Whether it’s your first week on the job or you’ve been at your company for several years, if you want to maximize your career growth, start with these four steps:
- Clarify your goals
- Share your goals with your manager
- Ask your manager what their goals are
- Understand your sandbox
Clarify your goals
What does “maximize career growth” mean to you? Not only will the definition vary from person to person, but also you will change your own definition over time. In addition, you are likely to have a definition of career growth success that is multidimensional. You might aim to increase your salary, get a promotion, increase your responsibilities, decrease your responsibilities, get onto a favored project, learn a new skill, start doing new things, stop doing things you are no longer interested in, help your team achieve a goal, work with a specific group of people. If you add the realities of a remote or hybrid environment into the mix, success might also include dimensions of flexibility in working hours and location.
Whatever your definition of career growth success, take a few minutes to think about what it means for you. It’s OK if you don’t know it, or if it’s not crystal clear. For further clarity, think through and ideally write down what your career goals are, and why these goals are important to you. Remember, if everything’s important then nothing is important, so try to have one or two primary goals.
Share your goals with your manager
Nobody has a crystal ball, so start by sharing your goals with your manager or supervisor. If you feel comfortable, share with them your why.
Ask your manager what their goals are
This step is the secret sauce, here. In any relationship, business or personal, each person brings to the relationship their goals and desires. The more your goals can help you and your boss, the more you are rowing in the same direction, and the more likely you are to ensure that your boss is wind in your sails, advocating for you and helping you achieve your goals. Once you take the time to understand what your manager’s goals are, then you can start to have a conversation around how you can work as a team to achieve both of your goals.

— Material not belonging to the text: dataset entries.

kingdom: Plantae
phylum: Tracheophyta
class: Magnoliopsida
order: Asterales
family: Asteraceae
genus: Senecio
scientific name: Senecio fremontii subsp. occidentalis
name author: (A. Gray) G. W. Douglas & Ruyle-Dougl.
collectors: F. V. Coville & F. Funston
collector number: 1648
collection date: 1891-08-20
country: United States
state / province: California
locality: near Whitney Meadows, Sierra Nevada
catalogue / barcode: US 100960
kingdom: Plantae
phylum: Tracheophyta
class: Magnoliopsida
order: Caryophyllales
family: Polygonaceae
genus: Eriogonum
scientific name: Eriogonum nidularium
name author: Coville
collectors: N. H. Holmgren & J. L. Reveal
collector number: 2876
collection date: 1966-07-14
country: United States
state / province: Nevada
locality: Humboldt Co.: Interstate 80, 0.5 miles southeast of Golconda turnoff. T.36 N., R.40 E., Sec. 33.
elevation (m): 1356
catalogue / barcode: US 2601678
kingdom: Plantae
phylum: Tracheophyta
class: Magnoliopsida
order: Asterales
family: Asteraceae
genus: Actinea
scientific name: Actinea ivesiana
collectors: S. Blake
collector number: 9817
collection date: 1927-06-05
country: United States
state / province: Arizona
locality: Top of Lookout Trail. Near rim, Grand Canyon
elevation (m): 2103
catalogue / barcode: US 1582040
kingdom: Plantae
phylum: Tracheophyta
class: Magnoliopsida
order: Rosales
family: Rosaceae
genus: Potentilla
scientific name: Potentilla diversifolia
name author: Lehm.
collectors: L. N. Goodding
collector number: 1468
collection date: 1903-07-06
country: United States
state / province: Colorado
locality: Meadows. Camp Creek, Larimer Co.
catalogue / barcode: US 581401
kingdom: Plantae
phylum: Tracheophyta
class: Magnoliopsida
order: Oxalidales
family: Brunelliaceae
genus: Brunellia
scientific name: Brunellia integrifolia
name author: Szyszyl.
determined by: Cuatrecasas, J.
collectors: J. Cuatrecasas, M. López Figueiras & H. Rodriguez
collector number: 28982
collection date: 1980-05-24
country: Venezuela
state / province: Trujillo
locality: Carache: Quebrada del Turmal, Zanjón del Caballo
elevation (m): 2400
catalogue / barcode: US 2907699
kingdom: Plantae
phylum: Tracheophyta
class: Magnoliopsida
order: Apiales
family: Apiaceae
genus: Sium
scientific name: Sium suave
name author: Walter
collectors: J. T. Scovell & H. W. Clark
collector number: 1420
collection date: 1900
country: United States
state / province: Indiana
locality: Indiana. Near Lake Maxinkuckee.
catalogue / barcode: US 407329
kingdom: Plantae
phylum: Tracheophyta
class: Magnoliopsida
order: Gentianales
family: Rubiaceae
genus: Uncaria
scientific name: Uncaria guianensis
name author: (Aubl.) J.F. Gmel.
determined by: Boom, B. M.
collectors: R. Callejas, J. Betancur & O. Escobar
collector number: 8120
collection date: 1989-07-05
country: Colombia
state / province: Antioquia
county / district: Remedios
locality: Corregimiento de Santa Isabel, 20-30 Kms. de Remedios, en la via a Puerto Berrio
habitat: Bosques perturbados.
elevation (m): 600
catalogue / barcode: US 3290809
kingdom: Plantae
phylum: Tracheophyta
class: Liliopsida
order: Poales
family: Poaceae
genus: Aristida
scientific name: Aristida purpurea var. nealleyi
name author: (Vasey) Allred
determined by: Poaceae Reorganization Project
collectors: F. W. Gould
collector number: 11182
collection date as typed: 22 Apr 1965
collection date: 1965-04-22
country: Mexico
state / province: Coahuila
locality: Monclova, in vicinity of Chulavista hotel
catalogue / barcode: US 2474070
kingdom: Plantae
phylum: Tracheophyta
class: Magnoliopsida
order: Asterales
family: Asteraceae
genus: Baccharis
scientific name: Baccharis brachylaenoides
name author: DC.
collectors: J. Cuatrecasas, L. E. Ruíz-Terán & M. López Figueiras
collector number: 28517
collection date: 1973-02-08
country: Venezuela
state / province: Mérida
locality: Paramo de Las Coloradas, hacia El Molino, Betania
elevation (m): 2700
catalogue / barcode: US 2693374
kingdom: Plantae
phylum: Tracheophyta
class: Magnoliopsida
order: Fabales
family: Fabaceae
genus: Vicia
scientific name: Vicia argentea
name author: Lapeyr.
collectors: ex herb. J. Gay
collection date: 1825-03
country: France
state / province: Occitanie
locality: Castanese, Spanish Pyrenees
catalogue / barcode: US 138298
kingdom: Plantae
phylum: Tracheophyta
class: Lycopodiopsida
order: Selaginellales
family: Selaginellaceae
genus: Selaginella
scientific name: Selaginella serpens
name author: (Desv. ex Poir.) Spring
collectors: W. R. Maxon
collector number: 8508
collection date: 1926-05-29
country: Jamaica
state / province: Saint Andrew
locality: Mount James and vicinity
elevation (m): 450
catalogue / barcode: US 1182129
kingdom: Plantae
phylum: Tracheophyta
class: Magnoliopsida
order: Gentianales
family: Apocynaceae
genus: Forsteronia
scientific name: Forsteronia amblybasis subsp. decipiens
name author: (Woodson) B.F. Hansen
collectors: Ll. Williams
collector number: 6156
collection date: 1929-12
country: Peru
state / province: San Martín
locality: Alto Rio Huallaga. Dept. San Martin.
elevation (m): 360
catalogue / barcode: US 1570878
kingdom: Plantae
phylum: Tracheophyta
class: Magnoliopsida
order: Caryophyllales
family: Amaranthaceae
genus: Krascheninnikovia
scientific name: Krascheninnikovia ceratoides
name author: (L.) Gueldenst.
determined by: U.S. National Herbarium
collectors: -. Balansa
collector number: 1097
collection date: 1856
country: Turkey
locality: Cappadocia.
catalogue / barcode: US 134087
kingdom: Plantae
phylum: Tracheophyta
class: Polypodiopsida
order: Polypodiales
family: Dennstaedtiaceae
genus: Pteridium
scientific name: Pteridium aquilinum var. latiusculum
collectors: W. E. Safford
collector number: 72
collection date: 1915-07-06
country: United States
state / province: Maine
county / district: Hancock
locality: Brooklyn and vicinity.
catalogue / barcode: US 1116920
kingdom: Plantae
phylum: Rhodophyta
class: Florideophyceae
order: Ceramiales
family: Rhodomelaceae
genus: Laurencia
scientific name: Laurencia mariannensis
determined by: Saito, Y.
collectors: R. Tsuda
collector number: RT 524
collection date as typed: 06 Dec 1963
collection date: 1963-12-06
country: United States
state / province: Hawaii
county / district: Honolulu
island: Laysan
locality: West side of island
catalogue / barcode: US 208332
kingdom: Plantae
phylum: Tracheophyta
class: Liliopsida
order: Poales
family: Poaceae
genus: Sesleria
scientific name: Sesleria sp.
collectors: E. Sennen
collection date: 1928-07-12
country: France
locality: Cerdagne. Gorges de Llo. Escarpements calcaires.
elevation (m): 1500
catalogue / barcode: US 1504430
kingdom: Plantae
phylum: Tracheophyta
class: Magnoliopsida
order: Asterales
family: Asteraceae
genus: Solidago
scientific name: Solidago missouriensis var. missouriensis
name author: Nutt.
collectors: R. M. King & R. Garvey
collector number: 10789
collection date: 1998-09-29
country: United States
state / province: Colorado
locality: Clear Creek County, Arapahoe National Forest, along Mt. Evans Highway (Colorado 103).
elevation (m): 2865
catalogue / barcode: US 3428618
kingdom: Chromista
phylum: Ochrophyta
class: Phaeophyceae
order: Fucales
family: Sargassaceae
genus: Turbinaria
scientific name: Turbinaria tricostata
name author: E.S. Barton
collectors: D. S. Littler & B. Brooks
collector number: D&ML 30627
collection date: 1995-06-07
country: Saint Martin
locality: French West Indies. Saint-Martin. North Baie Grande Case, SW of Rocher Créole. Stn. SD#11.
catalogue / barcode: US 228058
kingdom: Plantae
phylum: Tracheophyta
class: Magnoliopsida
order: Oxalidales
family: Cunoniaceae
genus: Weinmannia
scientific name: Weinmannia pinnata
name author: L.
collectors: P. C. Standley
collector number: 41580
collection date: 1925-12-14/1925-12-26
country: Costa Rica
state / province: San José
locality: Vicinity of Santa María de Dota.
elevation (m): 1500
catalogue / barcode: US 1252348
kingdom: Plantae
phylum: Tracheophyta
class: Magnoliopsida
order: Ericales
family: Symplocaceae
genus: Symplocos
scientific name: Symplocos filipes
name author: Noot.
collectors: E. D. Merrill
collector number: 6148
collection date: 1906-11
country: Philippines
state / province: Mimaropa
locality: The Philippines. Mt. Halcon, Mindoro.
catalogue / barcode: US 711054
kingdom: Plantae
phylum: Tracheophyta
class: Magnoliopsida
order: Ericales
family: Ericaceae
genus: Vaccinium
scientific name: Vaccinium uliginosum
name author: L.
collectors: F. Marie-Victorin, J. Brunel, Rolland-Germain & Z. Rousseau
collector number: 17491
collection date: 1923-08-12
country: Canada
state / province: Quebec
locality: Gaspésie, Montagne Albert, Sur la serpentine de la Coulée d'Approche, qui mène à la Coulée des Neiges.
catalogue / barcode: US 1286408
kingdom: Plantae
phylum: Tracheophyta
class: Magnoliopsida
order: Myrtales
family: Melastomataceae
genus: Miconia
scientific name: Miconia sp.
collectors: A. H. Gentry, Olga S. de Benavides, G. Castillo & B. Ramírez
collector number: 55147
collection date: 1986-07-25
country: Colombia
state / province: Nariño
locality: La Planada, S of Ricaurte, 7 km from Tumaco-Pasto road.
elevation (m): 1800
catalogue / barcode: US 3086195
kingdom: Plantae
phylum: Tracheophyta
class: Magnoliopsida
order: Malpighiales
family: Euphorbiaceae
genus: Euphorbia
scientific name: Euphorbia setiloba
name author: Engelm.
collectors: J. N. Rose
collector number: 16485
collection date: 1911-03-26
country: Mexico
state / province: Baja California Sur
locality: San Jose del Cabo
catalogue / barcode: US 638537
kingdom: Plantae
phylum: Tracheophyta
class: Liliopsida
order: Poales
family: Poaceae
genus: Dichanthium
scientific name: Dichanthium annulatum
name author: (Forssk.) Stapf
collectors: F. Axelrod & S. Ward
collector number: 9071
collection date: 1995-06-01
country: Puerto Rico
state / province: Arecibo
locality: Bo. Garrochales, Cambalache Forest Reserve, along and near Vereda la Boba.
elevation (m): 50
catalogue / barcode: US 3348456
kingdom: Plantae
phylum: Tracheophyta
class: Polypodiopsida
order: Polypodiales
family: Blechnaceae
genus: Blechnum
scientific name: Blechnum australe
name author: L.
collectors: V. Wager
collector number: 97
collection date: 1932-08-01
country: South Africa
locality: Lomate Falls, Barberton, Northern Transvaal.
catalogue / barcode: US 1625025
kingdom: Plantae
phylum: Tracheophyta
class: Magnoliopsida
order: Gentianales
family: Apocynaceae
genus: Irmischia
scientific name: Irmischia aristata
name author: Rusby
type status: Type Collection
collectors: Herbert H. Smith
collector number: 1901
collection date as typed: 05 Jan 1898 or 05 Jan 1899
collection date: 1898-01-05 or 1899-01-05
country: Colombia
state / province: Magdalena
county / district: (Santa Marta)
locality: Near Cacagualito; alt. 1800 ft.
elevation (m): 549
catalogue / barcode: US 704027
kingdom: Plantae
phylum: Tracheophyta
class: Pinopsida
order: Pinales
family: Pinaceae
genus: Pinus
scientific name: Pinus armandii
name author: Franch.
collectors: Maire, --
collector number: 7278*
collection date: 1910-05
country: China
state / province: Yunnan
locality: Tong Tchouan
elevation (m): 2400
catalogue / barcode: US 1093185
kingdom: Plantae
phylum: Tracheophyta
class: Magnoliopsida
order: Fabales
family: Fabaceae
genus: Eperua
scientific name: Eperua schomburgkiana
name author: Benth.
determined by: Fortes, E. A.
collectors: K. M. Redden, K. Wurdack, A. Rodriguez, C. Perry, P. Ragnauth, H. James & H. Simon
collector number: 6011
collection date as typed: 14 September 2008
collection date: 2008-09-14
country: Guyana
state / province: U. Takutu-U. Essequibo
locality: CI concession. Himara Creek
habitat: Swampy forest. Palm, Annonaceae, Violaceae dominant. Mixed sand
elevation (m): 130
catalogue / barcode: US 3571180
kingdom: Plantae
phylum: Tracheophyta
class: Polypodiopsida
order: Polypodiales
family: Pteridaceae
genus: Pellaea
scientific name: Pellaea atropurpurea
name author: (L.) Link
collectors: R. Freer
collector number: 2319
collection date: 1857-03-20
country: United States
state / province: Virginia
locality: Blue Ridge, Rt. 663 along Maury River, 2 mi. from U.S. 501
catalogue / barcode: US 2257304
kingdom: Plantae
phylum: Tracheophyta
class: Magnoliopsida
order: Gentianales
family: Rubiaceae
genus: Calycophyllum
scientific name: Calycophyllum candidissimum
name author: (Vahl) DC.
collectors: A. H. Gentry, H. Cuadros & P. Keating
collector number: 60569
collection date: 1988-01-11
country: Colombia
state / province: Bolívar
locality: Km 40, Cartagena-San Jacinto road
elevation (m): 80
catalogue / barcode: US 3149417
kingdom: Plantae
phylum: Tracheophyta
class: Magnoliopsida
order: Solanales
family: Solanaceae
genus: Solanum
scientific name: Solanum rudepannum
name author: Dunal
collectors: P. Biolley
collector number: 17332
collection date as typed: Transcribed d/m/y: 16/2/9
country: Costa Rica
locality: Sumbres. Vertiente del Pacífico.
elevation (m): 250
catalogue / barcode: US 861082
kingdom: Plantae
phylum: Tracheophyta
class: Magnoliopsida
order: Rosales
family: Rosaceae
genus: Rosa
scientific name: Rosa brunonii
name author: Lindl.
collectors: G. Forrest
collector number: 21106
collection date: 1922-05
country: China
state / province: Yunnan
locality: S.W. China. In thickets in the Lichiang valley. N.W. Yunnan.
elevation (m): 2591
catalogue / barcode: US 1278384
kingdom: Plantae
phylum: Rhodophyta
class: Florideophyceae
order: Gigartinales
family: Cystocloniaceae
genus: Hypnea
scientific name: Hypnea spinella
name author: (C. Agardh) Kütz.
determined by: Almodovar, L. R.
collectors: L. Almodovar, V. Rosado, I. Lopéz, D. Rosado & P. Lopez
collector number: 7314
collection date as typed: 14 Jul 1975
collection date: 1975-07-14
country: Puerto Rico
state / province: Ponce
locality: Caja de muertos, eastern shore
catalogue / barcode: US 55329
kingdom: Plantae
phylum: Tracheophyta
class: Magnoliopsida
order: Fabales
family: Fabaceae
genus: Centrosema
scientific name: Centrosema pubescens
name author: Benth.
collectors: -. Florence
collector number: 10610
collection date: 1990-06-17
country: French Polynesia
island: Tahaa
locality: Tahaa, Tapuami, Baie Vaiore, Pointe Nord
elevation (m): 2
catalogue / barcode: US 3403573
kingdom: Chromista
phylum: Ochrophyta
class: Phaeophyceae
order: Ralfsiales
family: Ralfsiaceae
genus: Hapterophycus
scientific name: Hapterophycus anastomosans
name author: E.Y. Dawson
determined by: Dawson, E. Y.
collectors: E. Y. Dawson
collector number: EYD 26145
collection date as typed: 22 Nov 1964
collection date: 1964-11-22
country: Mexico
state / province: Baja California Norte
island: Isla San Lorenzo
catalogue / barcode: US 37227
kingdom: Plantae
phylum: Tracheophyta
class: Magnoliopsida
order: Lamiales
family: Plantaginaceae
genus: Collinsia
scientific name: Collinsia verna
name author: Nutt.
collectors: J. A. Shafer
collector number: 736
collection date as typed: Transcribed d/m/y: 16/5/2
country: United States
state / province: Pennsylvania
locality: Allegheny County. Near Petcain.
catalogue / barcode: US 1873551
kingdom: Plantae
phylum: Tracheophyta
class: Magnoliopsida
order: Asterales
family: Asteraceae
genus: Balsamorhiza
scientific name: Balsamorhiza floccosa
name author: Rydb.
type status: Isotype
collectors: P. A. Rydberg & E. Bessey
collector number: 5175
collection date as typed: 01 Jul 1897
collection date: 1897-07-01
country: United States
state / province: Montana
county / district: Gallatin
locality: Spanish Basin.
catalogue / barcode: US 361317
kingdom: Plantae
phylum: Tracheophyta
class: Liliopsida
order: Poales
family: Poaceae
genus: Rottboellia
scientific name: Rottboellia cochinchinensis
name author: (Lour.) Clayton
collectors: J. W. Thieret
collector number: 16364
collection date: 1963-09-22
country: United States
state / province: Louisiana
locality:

It’s OK if your goals don’t align with your boss’s goals. If this is the case, it’s important to know whether working toward your goals will have a positive, neutral, or negative impact on your boss’s goals. If it will have a positive or neutral impact, that’s OK. If working toward your goals will have a negative impact on your boss’s goals, then the best thing you can do is have an honest conversation about this and see where that leads you.
Understand your sandbox
Your sandbox is exactly what you picture on the playground—it’s an area that has boundaries, that is yours to experiment inside of. Your sandbox is your constraint, what you have permission to do to achieve your goals. When you know what your constraints are, you also know what lies outside of them. Examples of constraints are,
- how much company money and other resources, such as other people’s time, can you spend to help you achieve your goals?
- how much of your time can you spend working toward your goals?
Once you take these four steps, start working toward your goals. Remember, as with most things: be iterative, and ask for feedback often.